Le mode multijoueur est une bonne surprise de cette démo. C'est toujours bon signe quand, après 3 missions, les joueurs se regardent pour se dire « Plus ça aurait pas été de refus ». Basique dans son concept (des vagues d'ennemis à éliminer), le mode Missions mêle coopératif et compétitif. La barre de vie est commune à tous les joueurs mais le nombre de Wonderful pour matérialiser les armes est propre à chacun. Il faudra donc recruter plus vite que le voisin pour espérer engranger les citoyens et faire le plus de dégâts et de points possibles. La médaille finale est commune mais chaque joueur aura son score. Les meilleurs joueurs auront à la fois leur satisfaction personnelle et œuvreront pour le collectif.
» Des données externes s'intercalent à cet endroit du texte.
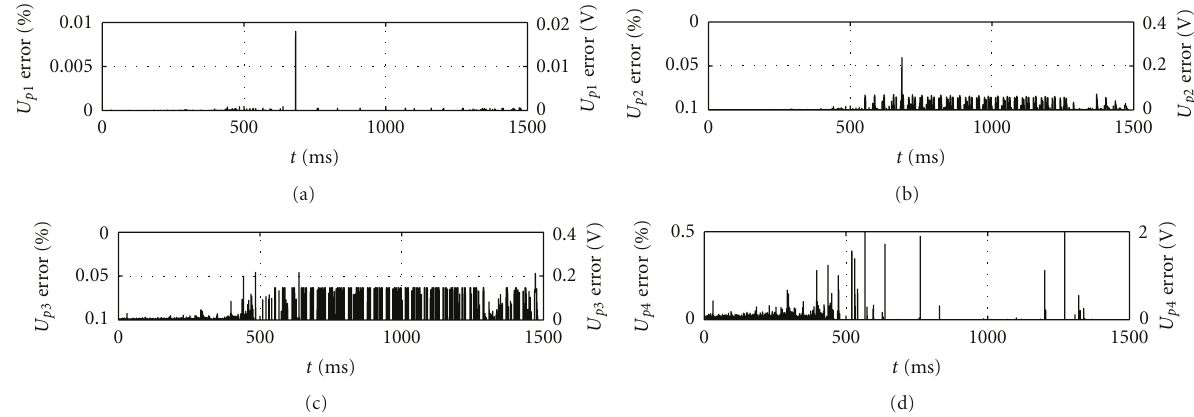
Figure 8: Comparison between simulation results using numerical solution and using approximations for a part of a real guitar ri ff . Only the error signals are displayed.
Même à 3 joueurs à l'écran (chacun sa couleur), le jeu reste fluide et rapide. Le résultat passera pour chaotique mais indubitablement fun surtout que la variété des ennemis oblige à des stratégies différentes.

Verdict

On aurait tort de considérer The Wonderful 101 comme un petit jeu, bon pour patienter en ces temps de disette sur Wii U ou en attendant Bayonetta 2. Après plus de 8 heures passées sur la démo, The Wonderful 101 met une claque à tout amateur de BTA et de jeu d'action, au point même de faire germer dans mon esprit l'idée qu'il s'agit du meilleur PlatinumGames. On attendra de voir l'équilibre général du jeu, de jauger de la variété des situations et de la pertinence de l'utilisation du Gamepad mais le système de jeu convainc totalement et dévoile même un formidable potentiel, un jeu fun et profond où la replay value ne sera pas sacrifiée sur l'autel d'un premier run qu'on annonce pourtant entre 15h et 20h. Le 23 août en Europe et au Japon et le 15 septembre aux US, un jeu résistera à l'envahisseur, au cataclysme que Rockstar s'apprête à déclencher sur la planète JV.

They can do it...They can do it...
'Cause they're Super Sisters and Bros!
THE WON-STOPPABLE, WONDERFUL, WONDERFUL ONE-DOUBLE-OH!